A segment attributing biological sex to chromosomes has been cut from a re-release of “Bill Nye, the Science Guy.”
The episode, titled “Probability,” originally contained a scene describing why boys are boys and girls are girls.
“I’m a girl. Could have just as easily been a boy, though, ’cause the probability of becoming a girl is always 1 in 2,” a young woman says in the show. “See, inside each of our cells are these things called chromosomes, and they control whether we become a boy or a girl.”

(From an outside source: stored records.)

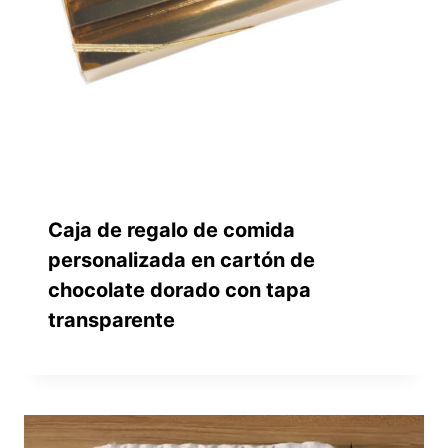
Caja de regalo de comida
personalizada en cartón de
chocolate dorado con tapa
transparente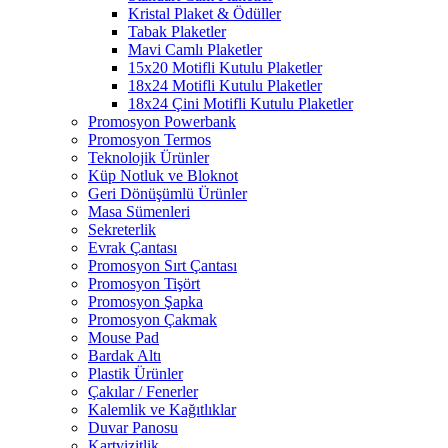
Kristal Plaket & Ödüller
Tabak Plaketler
Mavi Camlı Plaketler
15x20 Motifli Kutulu Plaketler
18x24 Motifli Kutulu Plaketler
18x24 Çini Motifli Kutulu Plaketler
Promosyon Powerbank
Promosyon Termos
Teknolojik Ürünler
Küp Notluk ve Bloknot
Geri Dönüşümlü Ürünler
Masa Sümenleri
Sekreterlik
Evrak Çantası
Promosyon Sırt Çantası
Promosyon Tişört
Promosyon Şapka
Promosyon Çakmak
Mouse Pad
Bardak Altı
Plastik Ürünler
Çakılar / Fenerler
Kalemlik ve Kağıtlıklar
Duvar Panosu
Kartvizitlik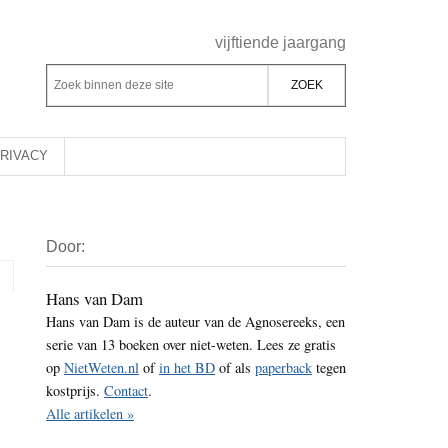
Header
vijftiende jaargang
Rechts
Z
Z
o
o
e
e
k
k
RIVACY
b
o
i
p
Primaire
n
d
Door:
Sidebar
n
e
e
z
Hans van Dam
n
Hans van Dam is de auteur van de Agnosereeks, een
e
d
serie van 13 boeken over niet-weten. Lees ze gratis
s
e
op
NietWeten.nl
of
in het BD
of als
paperback
tegen
i
z
kostprijs.
Contact
.
t
e
Alle artikelen »
e
s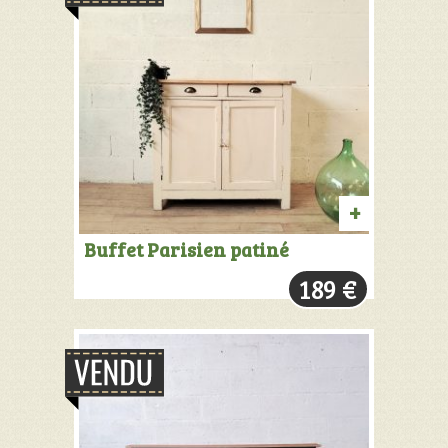
PRODUIT
Buffet Parisien patiné
VENDU:
189
€
+
INFOS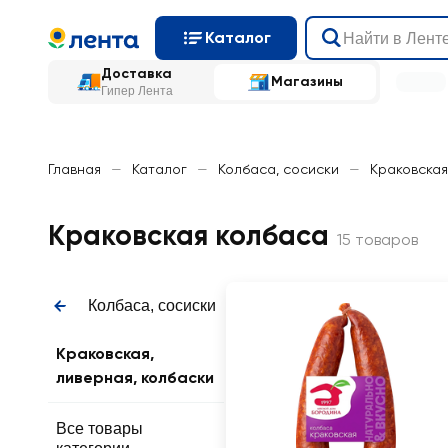
Каталог
Доставка
Магазины
Гипер Лента
Главная
—
Каталог
—
Колбаса, сосиски
—
Краковская
Краковская колбаса
15 товаров
Колбаса, сосиски
Краковская,
ливерная, колбаски
Все товары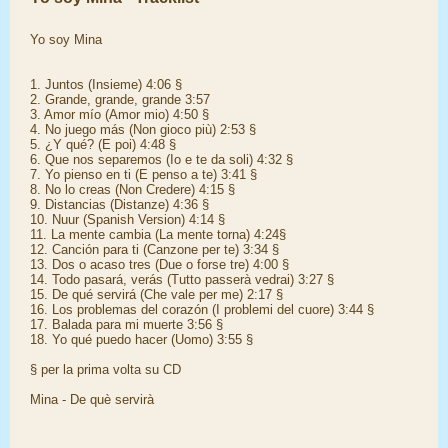
Yo soy Mina
1. Juntos (Insieme) 4:06 §
2. Grande, grande, grande 3:57
3. Amor mío (Amor mio) 4:50 §
4. No juego más (Non gioco più) 2:53 §
5. ¿Y qué? (E poi) 4:48 §
6. Que nos separemos (Io e te da soli) 4:32 §
7. Yo pienso en ti (E penso a te) 3:41 §
8. No lo creas (Non Credere) 4:15 §
9. Distancias (Distanze) 4:36 §
10. Nuur (Spanish Version) 4:14 §
11. La mente cambia (La mente torna) 4:24§
12. Canción para ti (Canzone per te) 3:34 §
13. Dos o acaso tres (Due o forse tre) 4:00 §
14. Todo pasará, verás (Tutto passerà vedrai) 3:27 §
15. De qué servirá (Che vale per me) 2:17 §
16. Los problemas del corazón (I problemi del cuore) 3:44 §
17. Balada para mi muerte 3:56 §
18. Yo qué puedo hacer (Uomo) 3:55 §
§ per la prima volta su CD
Mina - De què servirà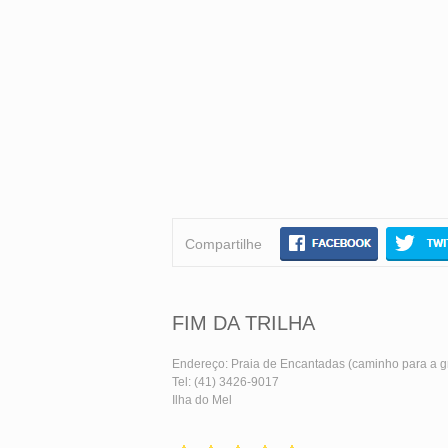
Compartilhe
FIM DA TRILHA
Endereço: Praia de Encantadas (caminho para a g
Tel: (41) 3426-9017
Ilha do Mel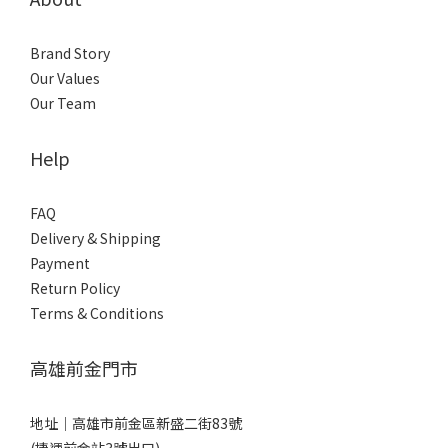
Brand Story
Our Values
Our Team
Help
FAQ
Delivery & Shipping
Payment
Return Policy
Terms & Conditions
高雄前金門市
地址｜
高雄市前金區新盛二街83號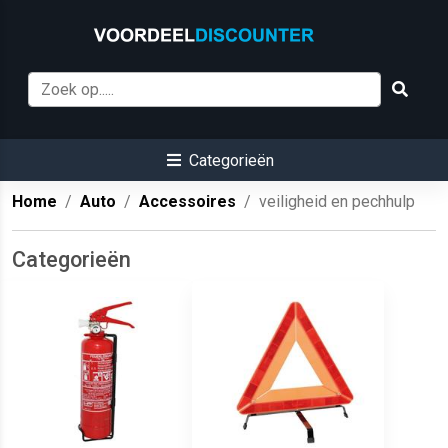
Categorieën
Home
Auto
Accessoires
veiligheid en pechhulp
Categorieën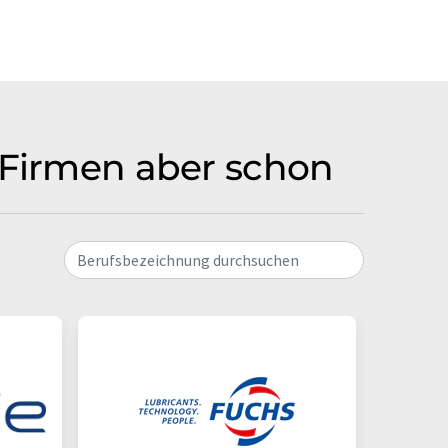
e Firmen aber schon
Berufsbezeichnung durchsuchen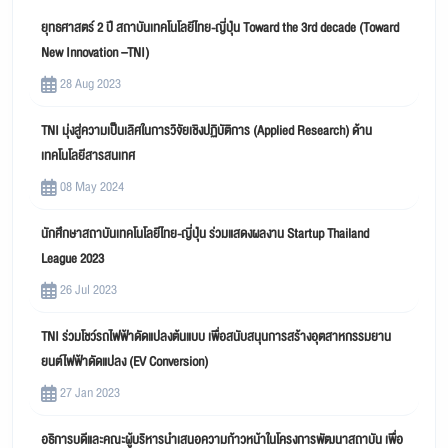
ยุทธศาสตร์ 2 ปี สถาบันเทคโนโลยีไทย-ญี่ปุ่น Toward the 3rd decade (Toward
New Innovation –TNI)
28 Aug 2023
TNI มุ่งสู่ความเป็นเลิศในการวิจัยเชิงปฏิบัติการ (Applied Research) ด้าน
เทคโนโลยีสารสนเทศ
08 May 2024
นักศึกษาสถาบันเทคโนโลยีไทย-ญี่ปุ่น ร่วมแสดงผลงาน Startup Thailand
League 2023
26 Jul 2023
TNI ร่วมโชว์รถไฟฟ้าดัดแปลงต้นแบบ เพื่อสนับสนุนการสร้างอุตสาหกรรมยาน
ยนต์ไฟฟ้าดัดแปลง (EV Conversion)
27 Jan 2023
อธิการบดีและคณะผู้บริหารนำเสนอความก้าวหน้าในโครงการพัฒนาสถาบัน เพื่อ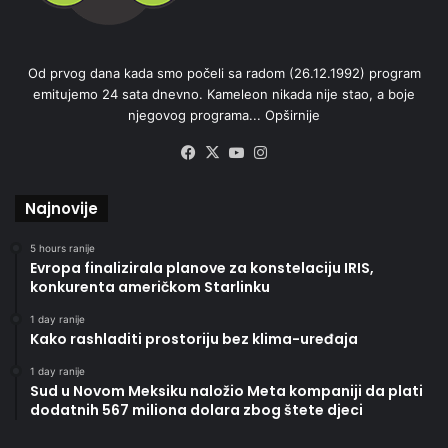
Od prvog dana kada smo počeli sa radom (26.12.1992) program
emitujemo 24 sata dnevno. Kameleon nikada nije stao, a boje
njegovog programa...
Opširnije
Facebook
X
YouTube
Instagram
Najnovije
5 hours ranije
Evropa finalizirala planove za konstelaciju IRIS,
konkurenta američkom Starlinku
1 day ranije
Kako rashladiti prostoriju bez klima-uređaja
1 day ranije
Sud u Novom Meksiku naložio Meta kompaniji da plati
dodatnih 567 miliona dolara zbog štete djeci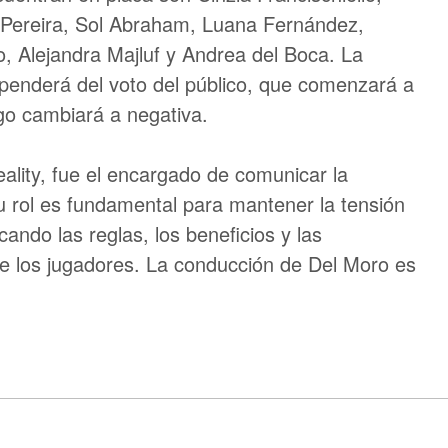
 Pereira, Sol Abraham, Luana Fernández,
o, Alejandra Majluf y Andrea del Boca. La
ependerá del voto del público, que comenzará a
go cambiará a negativa.
eality, fue el encargado de comunicar la
 rol es fundamental para mantener la tensión
cando las reglas, los beneficios y las
de los jugadores. La conducción de Del Moro es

“Your mom has two X chromosomes in all of her cells, and your dad has one X and one Y chromosome in each of his cells,” she continues. “Before you’re born, your mom gives you one of his chromosomes, and your dad gives you one of his. Mom always gives you an X, and if dad gives you an X, too, then you become a girl. But if he gives you his Y, then you become a boy. See, there are only two possibilities: XX, a girl, or XY, a boy. The chance of becoming either a boy or a girl is always 1 in 2, a 50-50 chance either way. It’s like flipping a coin: X you’re a girl, Y you’re a boy.”
That segment is not in the show as it appears on Netflix.
Requests seeking comment from Walt Disney Studios Home Entertainment, which distributed the show on DVD, and Netflix have not been returned.
The disappearance of the segment, first reported by The Federalist, comes as Mr. Nye has embraced a new theory about how sex is determined.
In an episode of his new Netflix show, “Bill Nye Saves the World,” the science guy says what “makes someone male or female isn’t so clear cut.”
“Female or male, gay or straight, pink or blue. We were taught to see these as binary,” Mr. Nye says in his new show. “Now we’re realizing it’s more like a kaleidoscope.”
“Take sex,” he continues. “We used to think it was pretty straightforward. X and a Y chromosome for males, two X’s for females. But we see more combinations than that in real life.”
The show also features a cartoon of ice cream cones having an orgy to bash notions of monogamy, heterosexuality and religious belief.